A major piece of this movie is the Sydney Sweeney of it all. A rising star coming out of Euphoria and The White Lotus season 1, Sydney showed some movie star potential after her romcom with Glen Powell, Anyone But You, was a massive hit. Since then, she’s been choosing some interesting projects and been at the forefront of celebrity culture. But ever since her “Sydney Sweeney has great jeans” American Eagle campaign this past summer, she’s faced extensive backlash and public opinion about her has soured. I wasn’t jumping on the hate train with the jeans ad. I thought people were mostly overreacting and trying to make it into a bigger deal than it really was. But more recently, she’s started dating Scooter Braun who is objectively terrible and, after seeing her interviews about the jeans ad controversy, not only do I think she might be a bad person but I also think she’s potentially an idiot. Or maybe she just likes to be controversial which I also find annoying. I don’t think she’s going to be canceled for good, but she is kind of shooting herself in the foot a little bit with her public perception. And it might start affecting her career. Christy might be case in point. It’s a small, independent film about a figure most of the public isn’t familiar with. Sydney Sweeney as the star was the draw, the selling point. But now she’s also become the deterrent. Even her most loyal contingent of fans aren’t likely to support her in Christy; they view her as a sex symbol, something she is definitely not giving in this movie.
But I came to the movie on the promise of an incredible performance from Sydney who, for the record, I have always thought was a talented actress… when she wants to be. And while she definitely goes full transformation to play Christy Martin, I don’t think her performance blew me away to a level that matched the hype. The role is raw and mature and physically demanding and Sydney reaches that bar.
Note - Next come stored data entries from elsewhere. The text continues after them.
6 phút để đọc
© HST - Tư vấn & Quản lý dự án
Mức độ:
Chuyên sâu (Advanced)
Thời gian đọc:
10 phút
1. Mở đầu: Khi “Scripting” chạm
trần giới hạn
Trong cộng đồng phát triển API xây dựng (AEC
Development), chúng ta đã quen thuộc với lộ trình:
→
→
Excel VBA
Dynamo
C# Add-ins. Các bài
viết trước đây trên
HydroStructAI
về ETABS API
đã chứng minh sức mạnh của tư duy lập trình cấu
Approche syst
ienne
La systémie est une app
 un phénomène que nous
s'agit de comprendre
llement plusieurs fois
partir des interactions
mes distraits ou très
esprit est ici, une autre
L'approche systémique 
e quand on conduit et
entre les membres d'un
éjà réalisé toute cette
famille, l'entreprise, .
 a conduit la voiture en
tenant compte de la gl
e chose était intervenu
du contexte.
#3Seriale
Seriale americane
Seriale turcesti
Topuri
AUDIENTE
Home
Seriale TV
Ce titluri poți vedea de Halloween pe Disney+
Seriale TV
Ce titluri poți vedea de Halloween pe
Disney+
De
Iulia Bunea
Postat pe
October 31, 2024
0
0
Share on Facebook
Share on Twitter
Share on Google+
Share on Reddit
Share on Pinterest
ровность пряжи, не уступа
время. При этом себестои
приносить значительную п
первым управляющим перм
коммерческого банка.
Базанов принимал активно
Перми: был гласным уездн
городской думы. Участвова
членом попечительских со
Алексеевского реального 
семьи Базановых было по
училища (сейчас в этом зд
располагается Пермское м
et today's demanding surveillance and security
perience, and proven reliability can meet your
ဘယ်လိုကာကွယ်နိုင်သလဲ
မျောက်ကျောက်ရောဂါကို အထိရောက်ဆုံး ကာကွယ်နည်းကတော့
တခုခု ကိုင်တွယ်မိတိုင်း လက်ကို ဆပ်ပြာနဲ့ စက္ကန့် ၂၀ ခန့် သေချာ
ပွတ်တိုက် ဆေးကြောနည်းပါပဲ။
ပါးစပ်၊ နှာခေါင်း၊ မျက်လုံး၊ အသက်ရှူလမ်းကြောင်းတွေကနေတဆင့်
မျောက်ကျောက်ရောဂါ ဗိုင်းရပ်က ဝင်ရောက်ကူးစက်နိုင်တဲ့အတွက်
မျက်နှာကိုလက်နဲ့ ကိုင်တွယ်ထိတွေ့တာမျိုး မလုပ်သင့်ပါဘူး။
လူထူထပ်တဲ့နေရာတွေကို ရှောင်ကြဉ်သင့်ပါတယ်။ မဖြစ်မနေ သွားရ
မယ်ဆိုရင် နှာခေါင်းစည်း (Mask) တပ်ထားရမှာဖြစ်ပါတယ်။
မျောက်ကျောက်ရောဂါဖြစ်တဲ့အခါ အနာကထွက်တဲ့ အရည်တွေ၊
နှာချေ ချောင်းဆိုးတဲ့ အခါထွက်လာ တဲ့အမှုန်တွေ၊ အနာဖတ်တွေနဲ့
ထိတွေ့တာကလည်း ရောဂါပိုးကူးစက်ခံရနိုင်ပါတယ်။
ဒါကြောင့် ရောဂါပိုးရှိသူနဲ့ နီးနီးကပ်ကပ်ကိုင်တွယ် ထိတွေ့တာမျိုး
But whether it’s the character or her performance, the Christy we see in the film is pretty one-dimensional. It’s hard to tell what she’s really thinking or feeling most of the time. And while it’s true to life that victims of domestic violence are often extremely passive, we, as an audience, need more of a glimpse beyond that, to what’s going on inside her head and her heart, to be able to connect with her. Sydney was really good, but not great. And not in the running for an Oscar, in my opinion. Especially with Best Actress already shaping up to be a tough race this year. But, on the other hand, the Academy loves when actors undergo physical transformations for a part. Sweeney trained for two to three months with a boxing coach and also gained 30 pounds to portray Christy Martin. Variety summed it up thusly: “Christy has all the ingredients of a viable contender: a transformative lead performance, emotional intensity, social relevance and the biopic blueprint the Academy so often rewards.” So I guess we’ll just have to see come March.
I thought Christy was totally fine. Another film marred in news stories and controversy that have nothing to do with the actual movie. But it’s not a bad movie. I’ll admit I did cry and people in my theater clapped when it ended. The story is compelling and poignant. And I definitely don’t want to take anything away from the very real hardships and accomplishments of the actual Christy Martin, who consulted on the film. But it just isn’t anything new. After watching it, I saw many people comparing it to I, Tonya, another movie about a rising female athlete struggling with a toxic relationship. I, Tonya is very different tonally and not exactly about the same thing but is still a better movie between the two as it has more style and more captivating performances. Christy is an inspirational sports movie that suffers from conventionality and possibly some bad PR.